[Document extract]
It is mid-December 2012 and in the background of daily life are the impending holidays and the end of the Mayan calendar on December 21, which some people suggest predicts the end of time. Last week, I thought I would write this week about the holidays, celebrating Christmas in all its pagan glory when my children have been raised exclusively as Buddhists. Last week, I finished my weekly Whoopsiepiggle post on Thursday and planned to edit it one more time before posting it the next day. But last Friday, before I had posted, a friend told me of the shooting in Newtown, Connecticut. I didn’t post on Friday. I wondered whether or not to post on Saturday. Would posting, by resuming my weekly routine, help process such an emotionally eviscerating event? Or would holding off on posting show respect for the dead much like a moment of silence? I posted on Saturday and I’m still not sure if that was the better choice.
Mayan calendar or not, it may feel like the end of time has come for the families of the 20 first-graders murdered in their school. The friend who told me of the shooting takes my sixth-grader, Jules, to school each morning with her own first-grade son. After she called, I wanted to back up time to earlier that morning when we were chatting in my driveway while Jules climbed into her Jeep. The air was crisp but not frigid, the matte finish of frost coated the lawn and the sky pinked the horizon. At just past 8 o’clock, it was the beginning of the last hour of life for twenty little children and the adults who tried to protect them.
[/Document extract]
▸ **What is being asked**
Return the full blog post above word for word, without changing or omitting anything.
[Exercise data]
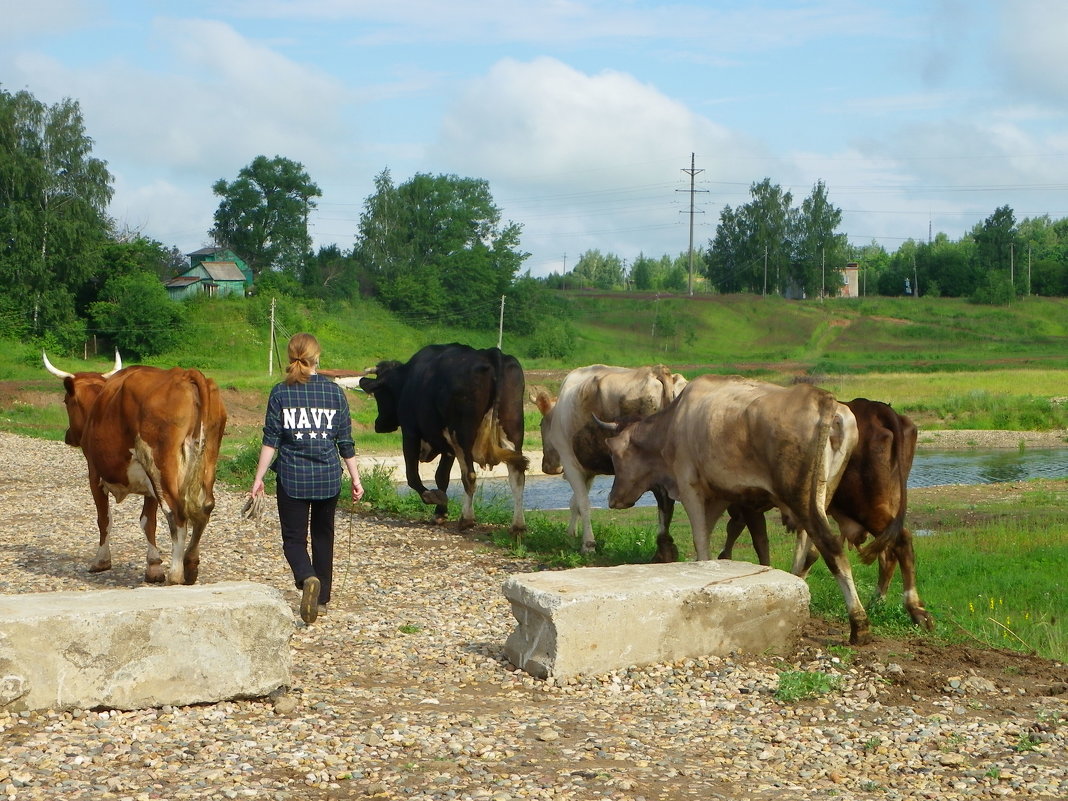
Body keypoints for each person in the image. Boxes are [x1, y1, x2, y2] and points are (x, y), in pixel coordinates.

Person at [251, 333, 363, 624]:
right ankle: (322, 599)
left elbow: (271, 440)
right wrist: (355, 478)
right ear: (317, 358)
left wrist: (258, 478)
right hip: (328, 478)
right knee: (324, 537)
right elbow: (345, 442)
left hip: (292, 478)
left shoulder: (280, 392)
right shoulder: (334, 393)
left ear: (291, 358)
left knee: (293, 539)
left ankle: (306, 577)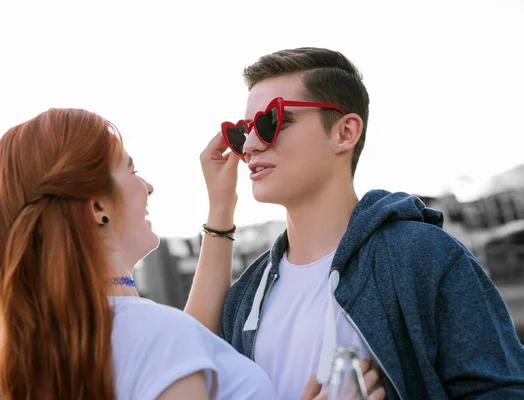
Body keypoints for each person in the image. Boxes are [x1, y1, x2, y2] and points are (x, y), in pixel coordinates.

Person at [185, 47, 524, 400]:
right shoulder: (247, 294)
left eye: (272, 121)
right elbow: (183, 374)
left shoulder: (422, 257)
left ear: (345, 132)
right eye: (244, 130)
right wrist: (220, 207)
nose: (250, 145)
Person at [0, 108, 382, 400]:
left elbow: (190, 339)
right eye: (132, 170)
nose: (148, 186)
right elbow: (173, 343)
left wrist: (221, 210)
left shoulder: (63, 343)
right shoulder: (155, 337)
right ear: (97, 208)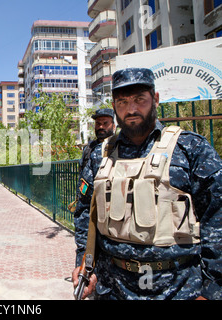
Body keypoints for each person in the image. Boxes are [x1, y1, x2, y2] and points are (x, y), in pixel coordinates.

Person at [72, 67, 221, 300]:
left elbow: (217, 217)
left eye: (139, 99)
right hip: (113, 287)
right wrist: (85, 263)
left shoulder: (191, 149)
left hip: (178, 288)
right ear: (114, 106)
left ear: (156, 99)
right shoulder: (99, 155)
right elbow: (84, 213)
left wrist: (212, 290)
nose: (131, 109)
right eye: (122, 102)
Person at [70, 109, 116, 212]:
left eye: (105, 123)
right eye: (98, 124)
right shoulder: (89, 148)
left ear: (113, 125)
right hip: (88, 209)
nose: (101, 127)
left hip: (111, 211)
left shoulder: (120, 147)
[/Exercise data]
▸ **Answer space**
It is mid-December 2012 and in the background of daily life are the impending holidays and the end of the Mayan calendar on December 21, which some people suggest predicts the end of time. Last week, I thought I would write this week about the holidays, celebrating Christmas in all its pagan glory when my children have been raised exclusively as Buddhists. Last week, I finished my weekly Whoopsiepiggle post on Thursday and planned to edit it one more time before posting it the next day. But last Friday, before I had posted, a friend told me of the shooting in Newtown, Connecticut. I didn’t post on Friday. I wondered whether or not to post on Saturday. Would posting, by resuming my weekly routine, help process such an emotionally eviscerating event? Or would holding off on posting show respect for the dead much like a moment of silence? I posted on Saturday and I’m still not sure if that was the better choice.
Mayan calendar or not, it may feel like the end of time has come for the families of the 20 first-graders murdered in their school. The friend who told me of the shooting takes my sixth-grader, Jules, to school each morning with her own first-grade son. After she called, I wanted to back up time to earlier that morning when we were chatting in my driveway while Jules climbed into her Jeep. The air was crisp but not frigid, the matte finish of frost coated the lawn and the sky pinked the horizon. At just past 8 o’clock, it was the beginning of the last hour of life for twenty little children and the adults who tried to protect them.